Verzweifelt schmiss ich mich auf mein Bett, Hände überm Gesicht und die Augen geschlossen. Vor zwei Wochen hatte meine Neugierde gewonnen und ich wollte die Nummer anrufen die auf der Karte stand. Als ich mich dann erinnerte, dass ich sie nicht eingespeichert hatte, hatte ich mich auf die Suche nach der Karte gemacht. Alle meine Jacken, Hosen, Pullis, alles was eben Taschen hatte. Sogar den Minirock einer Freundin den sie bei mir vergessen hatte, dabei hatte ich ihn nicht mal angehabt.

Jetzt lag meine Jeansjacke neben mir auf dem Bett und ich konnte mich nicht entscheiden ob ich schreien oder weinen wollte. Die rechte Jackentasche hatte ein Loch und bei meinem Glück hatte ich die Karte genau da rein gesteckt. 

Natürlich hatte ich nach Grafik Design Studios gegoogelt, aber davon gab es erstaunlich viele, und den Namen hatte ich mir natürlich nicht gemerkt, weshalb ich wieder am Anfang war. 

Vielleicht könnte Benne mir ja helfen? Aber ich wollte ihn wirklich ungern wieder in mein Liebesleben mit reinziehen. Das letzte mal ist er mit mir extra nach Tokyo für ein Wochenende geflogen, nur damit mein damaliger Freund mit mir bei der Ankunft Schluss machte. Danach hatten wir zusammen ein Maid Café aufgesucht und er hatte sein Bestes versucht mich wieder glücklich zu machen.

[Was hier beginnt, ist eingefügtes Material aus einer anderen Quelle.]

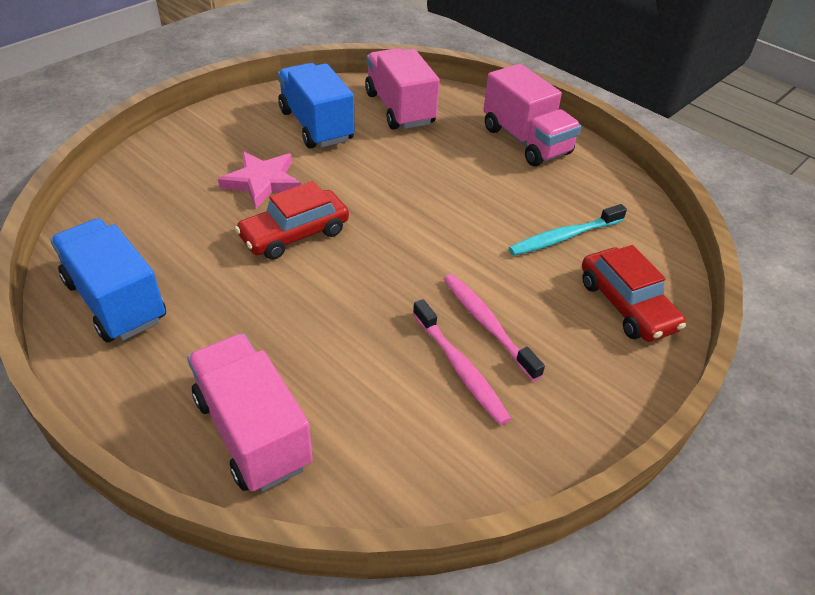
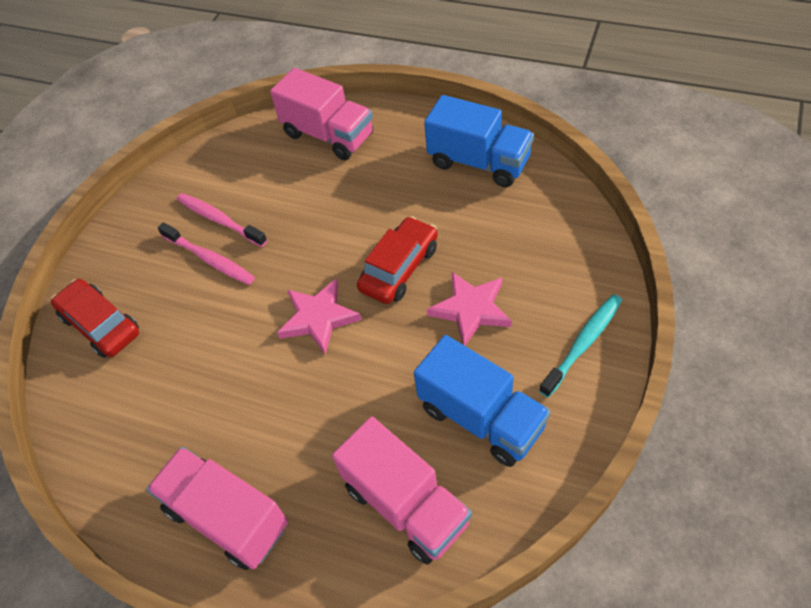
camera: 165 degrees right, 10 degrees up
turquoise toothbrush [509,204,627,256] -> turquoise toothbrush moved to [539,294,622,397]
none -> pink star [277,279,362,354]

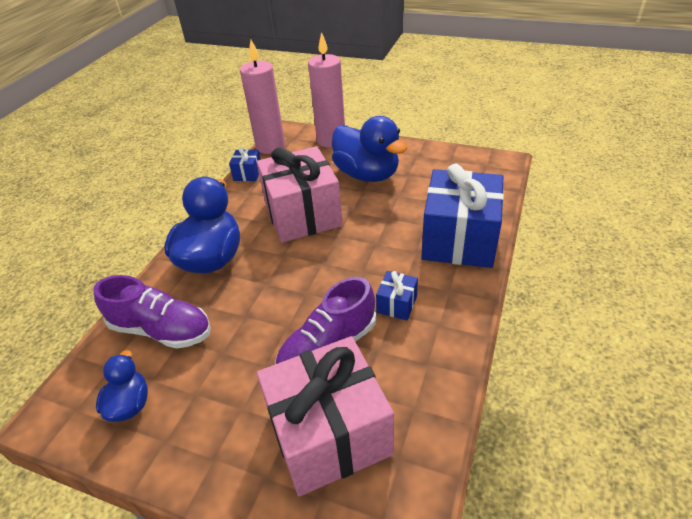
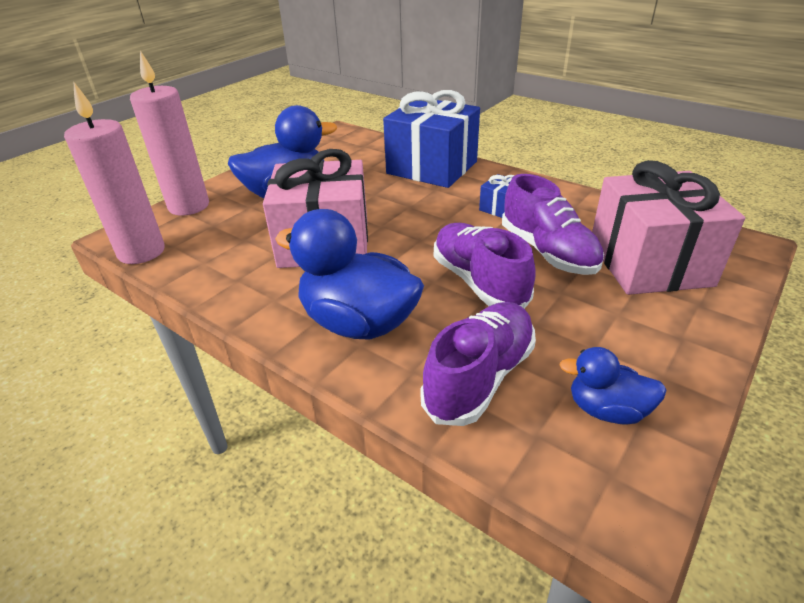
camera: 75 degrees left, 5 degrees down
blue gift [229,147,261,181] -> none
none -> purple shoe [434,223,536,309]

Somit war mein Ex-Freund schnell vergessen und wir hatten ein unglaubliches Wochenende. Doch nochmal sollte er einen Scheiß nicht durchmachen müssen.

Allerdings hatte ich immer noch das Problem der verschwundenen Geschäftskarte. Dass Evan damit andeuten wollte, dass er Interesse hatte, hatte mein Spatzenhirn inzwischen auch endlich verstanden. Das machte die ganze Sache halt nur noch schlimmer für mich.

Vielleicht könnte ich ja das Mädchen vom letzten Mal ansprechen und fragen ob sie noch so eine Karte hätte? Wäre das zu auffällig? Nein, bestimmt nicht. Ich könnte mir ja eine Ausrede einfallen lassen. Nur wo könnte ich sie finden? Ich wusste ja weder welches Fach sie hatte, noch in welchem Gebäude ihre Vorlesungen stattfanden. Alles was ich wusste war, dass sie im ersten Jahr war. Und ihren Nachnamen.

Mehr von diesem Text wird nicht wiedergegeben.